Второе стихотворение называется «Партизаны». Единственное документальное свидетельство о периоде с сорок третьего года до окончания войны.
Талино, Джино, Рас, Волчина, Сабля
спустились с гор в ту теплую весну,
когда все пели песни партизанские
и «над полями ветер завывал».
Как мне хотелось бы вернуть обратно
те летние томительные дни,
где пули пели высоко над полем,
в молчании полуденного солнца,
где днями ждали мы
вполголоса рассказанных известий:
Десятая уходит, вроде завтра
появятся бадолианцы.
[309]
Наверно, уберут контрольный пост.
Дорогой на Орбеньо не пройдете.
Готовится под раненых подвода?
Я их заметил около молельни.
Сержант Гарраньо занял оборону
на крыше горсовета…
Потом внезапно дьявольская ругань,
и шум, и драка, цокотанье пуль
по стенке дома.
А ночью тишина, хотя стреляли
из Сан-Мартино, видимо, последних
пытались изловить…
Опять увидеть, как большое лето
пропитано уверенностью — кровью,
в те времена, когда
Талино, Джино, Рас — они видали
действительность в лицо.
Но не могу. Я не прошел покамест
через контрольный пост,
через проверку в Диком Яре.
Поэтому я запахну тетрадь
воспоминаний. Сплыли
те ночи светлые, когда в густом лесу,
как в песне, партизану
пришлось упрашивать веселых птичек
любимой дать поспать.
[310]
Это стихотворение выглядело совершенным ребусом. Мне удалось расшифровать только следующее. В указанную пору мне выпали переживания, которые воспринимались как героические, по крайней мере покуда героями в них выступали другие, не я сам. Решивши устранить все реликвии детства и отрочества, вступая во взрослый возраст, я соблазнился — захотелось реконструировать ситуации, в которых был взлет, и была уверенность. Но я застопорился на проверке, на контрольном посту (на последнем блокпосту всей войны, провоеванной около дома), и отказался от борьбы… Как так? А по какой-то причине, о которой или не мог, или же не хотел вспоминать. Причина как-то была сопряжена с Диким Яром.
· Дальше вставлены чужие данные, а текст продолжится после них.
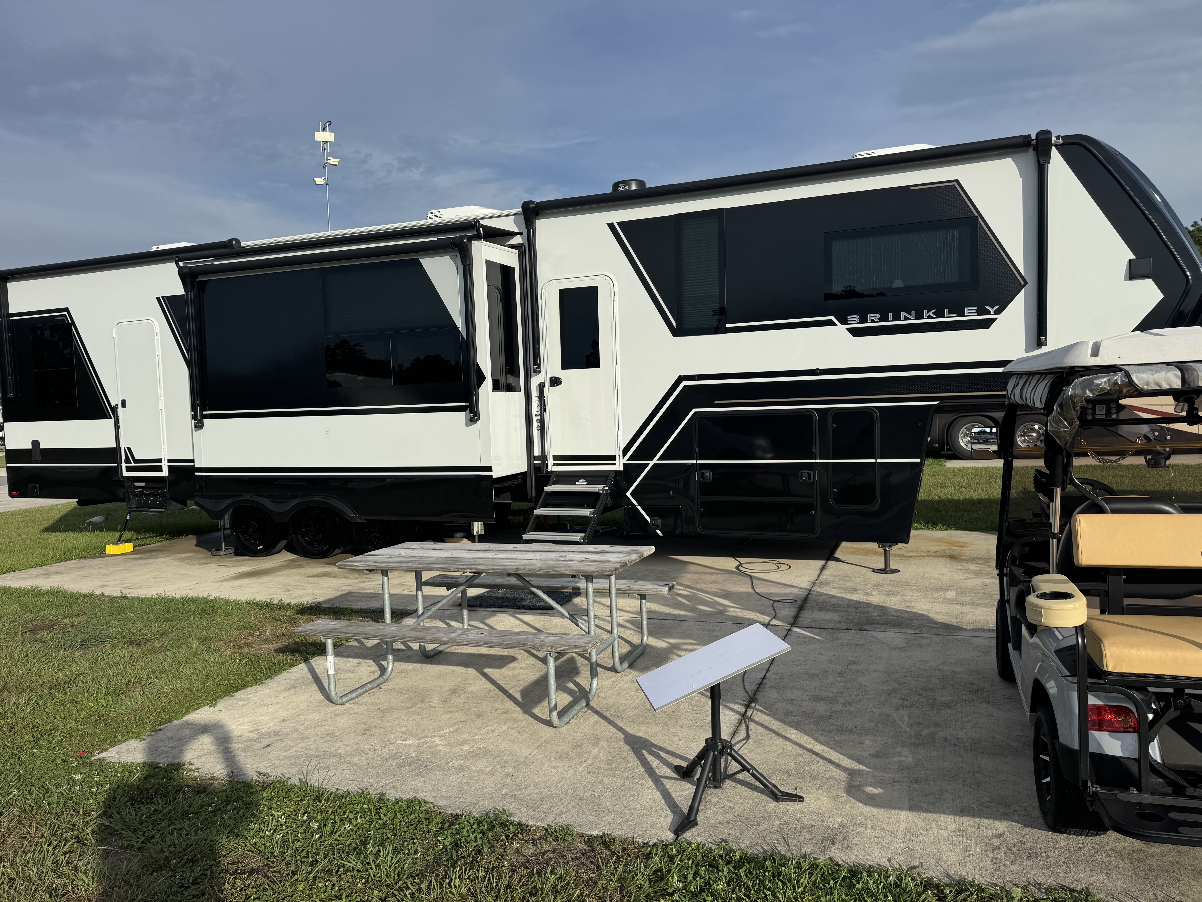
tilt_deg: -3.7
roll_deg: +1.8
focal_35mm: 24
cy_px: 451
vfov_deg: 56.8
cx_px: 601
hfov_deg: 71.6
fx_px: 833
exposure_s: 1/6410
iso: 80
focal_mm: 6.76
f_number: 1.78
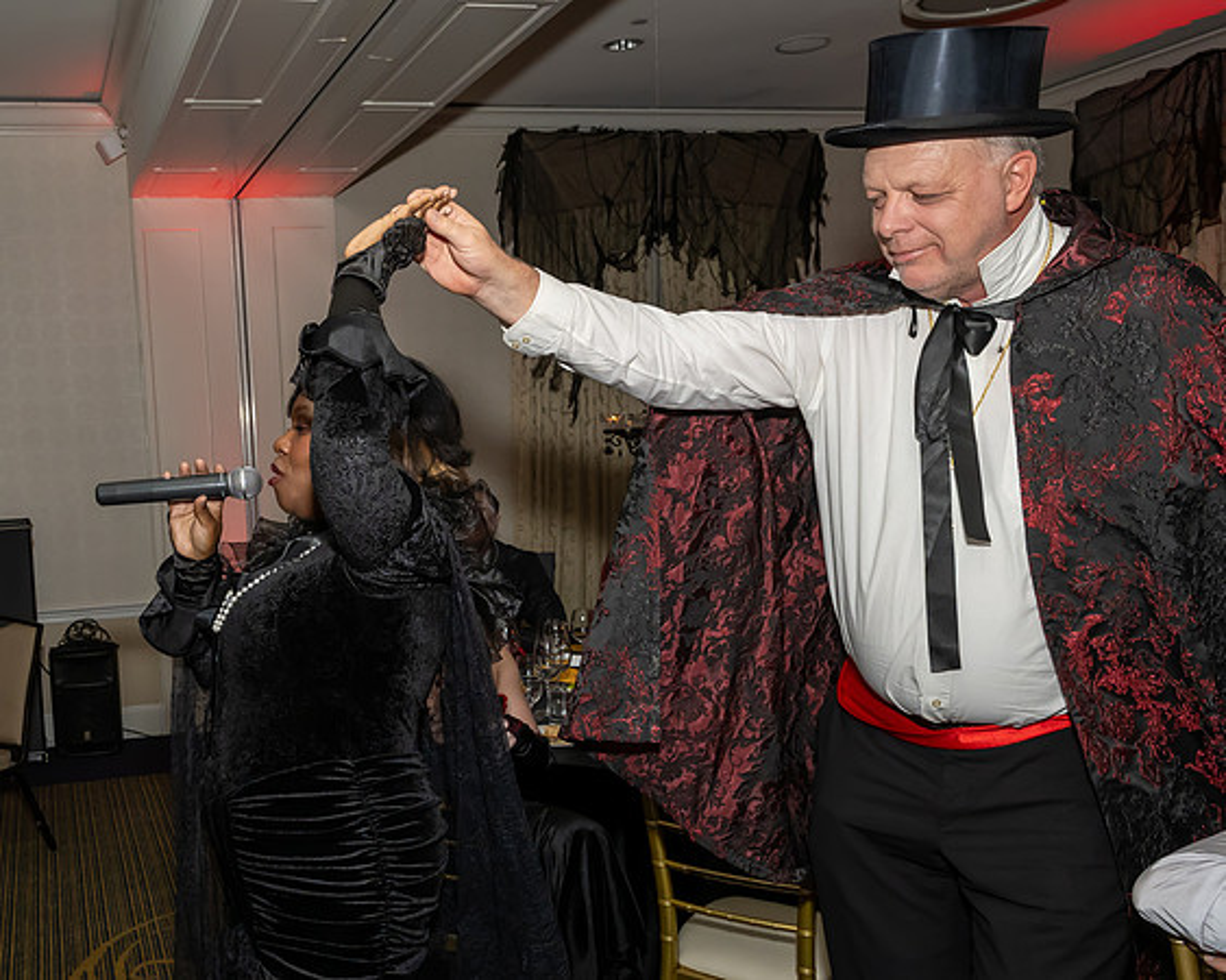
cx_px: 361
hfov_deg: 52.5
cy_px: 570
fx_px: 1201
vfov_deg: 44.2
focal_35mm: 33
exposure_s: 1/250
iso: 800
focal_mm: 17
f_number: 7.1
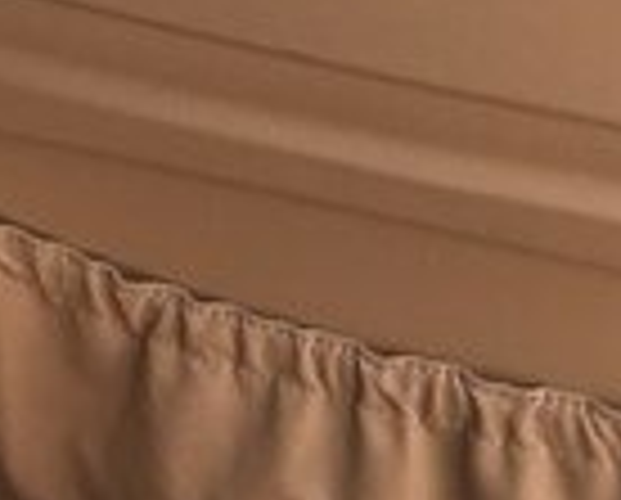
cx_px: -693
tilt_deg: -21.5
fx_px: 2486
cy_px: 47
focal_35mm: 135
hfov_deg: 12.3
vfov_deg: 11.4
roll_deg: +1.1
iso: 32
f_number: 2.2
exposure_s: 1/50
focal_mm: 4.15
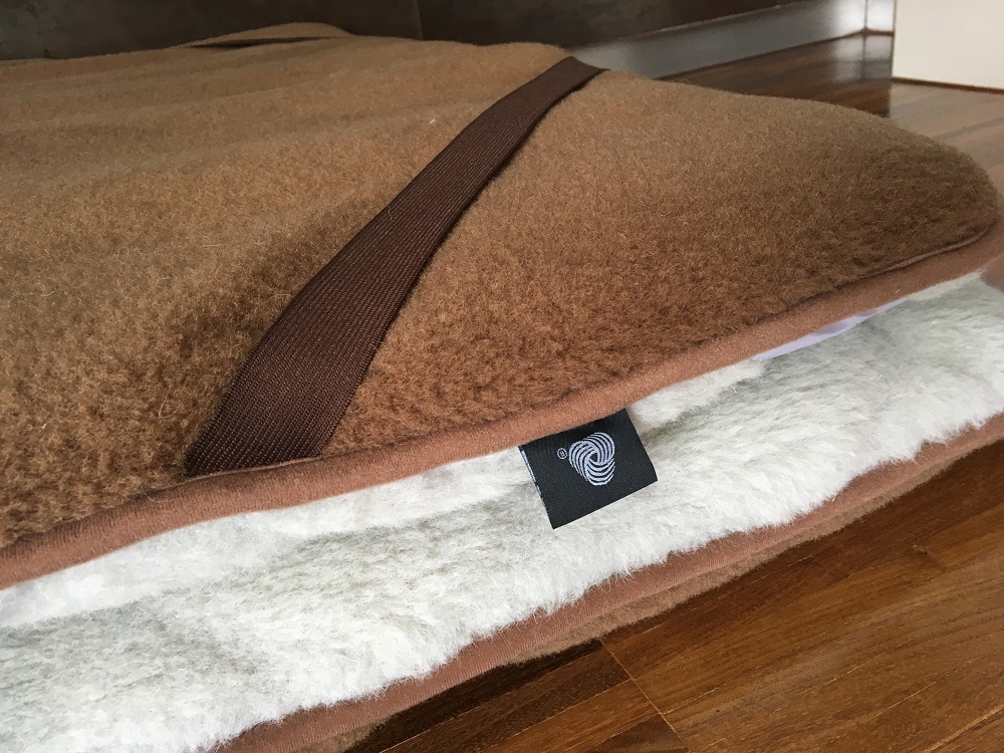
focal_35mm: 29
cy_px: 376
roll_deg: +6.3
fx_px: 841
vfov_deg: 48.2
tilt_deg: -28.7
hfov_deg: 61.7
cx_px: 502
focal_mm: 4.15
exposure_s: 1/33
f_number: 2.2
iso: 80
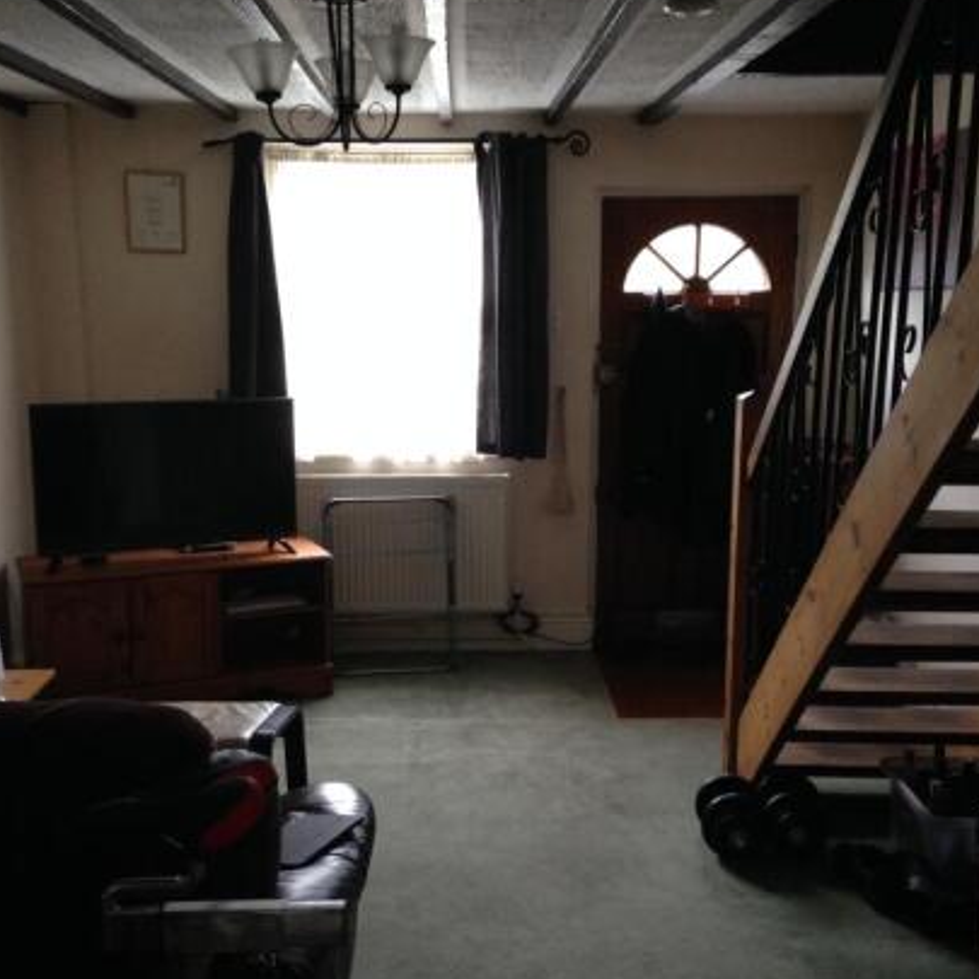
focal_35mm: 42
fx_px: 1344
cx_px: 497
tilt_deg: -9.0
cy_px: 492
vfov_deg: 40.0
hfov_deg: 40.0
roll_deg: -1.8
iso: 200
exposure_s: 1/20
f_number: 2.4
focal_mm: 4.12
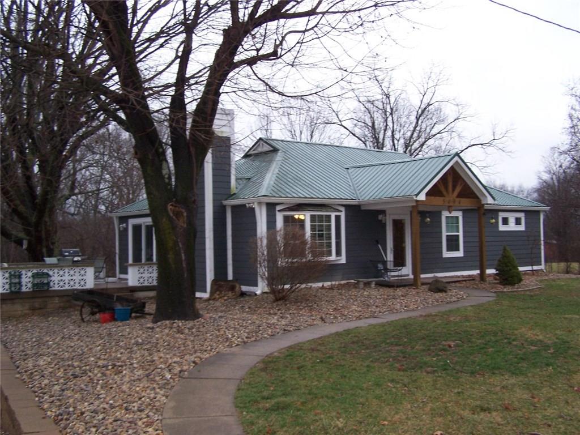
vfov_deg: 37.7
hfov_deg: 49.0
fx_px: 637
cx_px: 290
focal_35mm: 38
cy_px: 218
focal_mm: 6.3
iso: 140
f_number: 2.8
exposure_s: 1/60
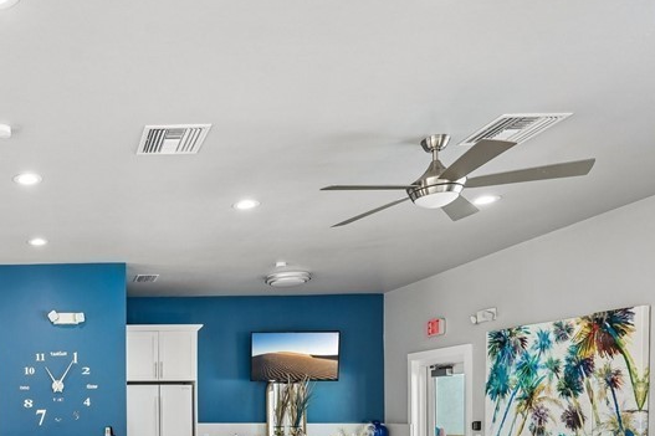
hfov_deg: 49.0
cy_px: 413
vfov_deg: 36.7
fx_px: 600
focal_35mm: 33
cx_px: 29
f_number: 8
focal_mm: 16
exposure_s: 1/25
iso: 400
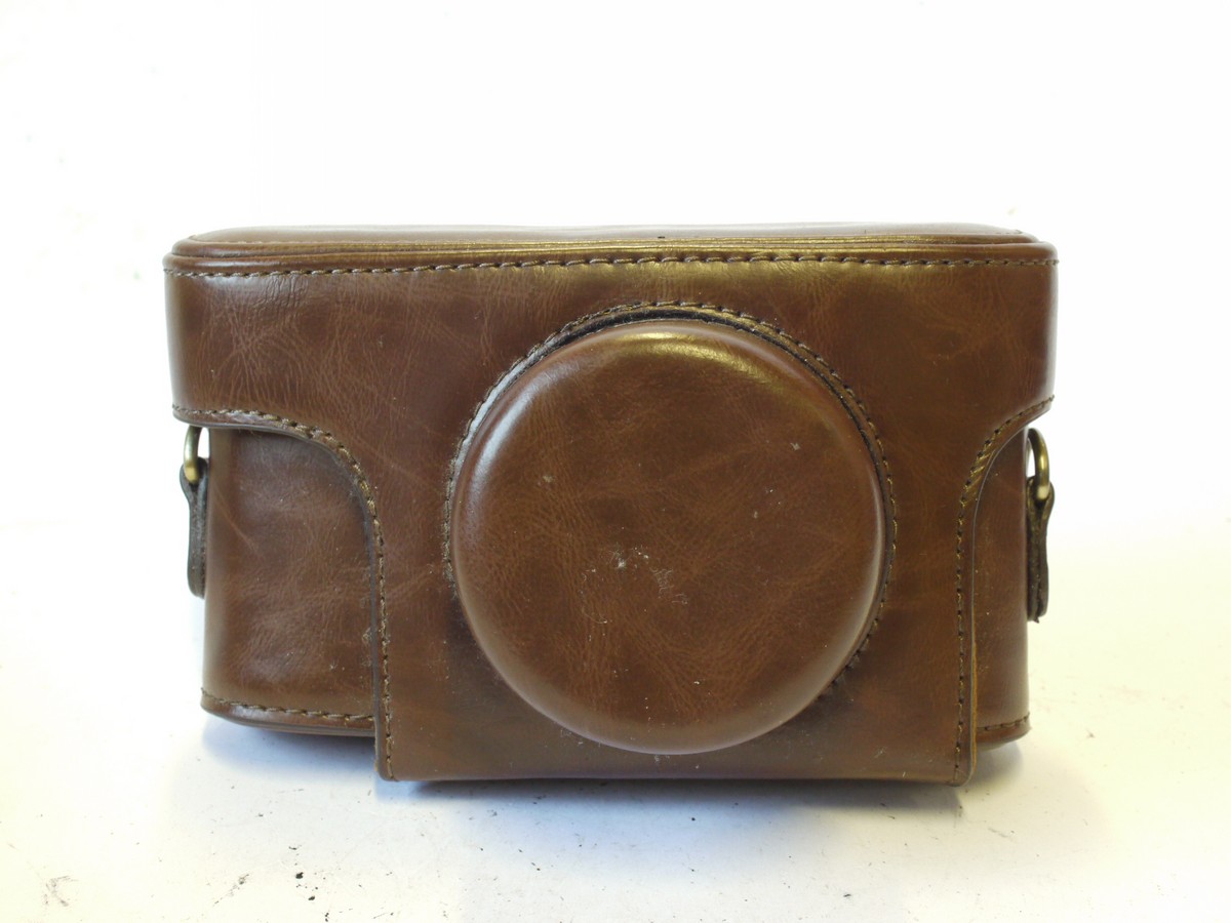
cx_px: 616
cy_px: 462
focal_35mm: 60
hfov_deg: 32.2
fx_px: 2134
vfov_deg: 24.4
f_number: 9
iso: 800
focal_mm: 30
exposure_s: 1/20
Ну, вот опять возник этот самый Дикий Яр. Что, меня кромешницы перепугали до такой невозможности, что я решил похерить все? Или когда я понял, что окончательно утрачиваю существо заключенное, я устроил себе из военных дней в Диком Яру миф о любовном фиаско? А если уж так — то отправил в неведомый миру тайник, в капеллу, все, из чего я состоял до того времени?
Ничего тут мне не оставалось. В смысле, в Соларе. Осталось только сделать вывод, что, упрятав под замок память детства и сделавшись студентом, я выбрал профессию — старинные книги, — чтобы отдаться прошлому, которое было по определению не мое и не могло никак обольстить меня.
Но кто же было это существо заключенное, которое, отдалившись, довело меня до отправки в тайник всей лицейской жизни, всех соларских лет? Была, значит, и у меня signorinella, бледная девица, соседка по шестому этажу? И что, весь этот роман сводился только к пошлому куплетику из разряда тех, которые каждый хоть единый раз в жизни да пропоет?
Возможно, информация о романе сохранилась у Джанни. Когда влюбляются, особенно в первый раз, обычно открываются закадычному другу.
Несколько дней назад я удерживал Джанни, чтобы он не рассеивал туманы моих воспоминаний спокойными лучами своей памяти. Но тут уж деваться было некуда. Только прибегнуть к памяти Джанни.
Я позвонил ему вечером, мы проговорили несколько часов. Я начал сыздали, с Шопена, и Джанни подтвердил, что действительно радио было для нас единственным источником серьезной музыки, к которой нам обоим выпало тогда приохотиться. В городе, но мы уже заканчивали лицей, открылось Общество любителей симфонической музыки, где проходили время от времени фортепьянные и скрипичные концерты. Самое большее, на что можно было рассчитывать, — выступление трио. Из нашего класса на концерты ходили четыре человека, ходили в общем почти таясь, потому что прочие оболтусы мечтали только протыриться в бордель, невзирая на несовершеннолетний возраст, а на нас за Шопена и концерты они смотрели так, будто мы полубабы.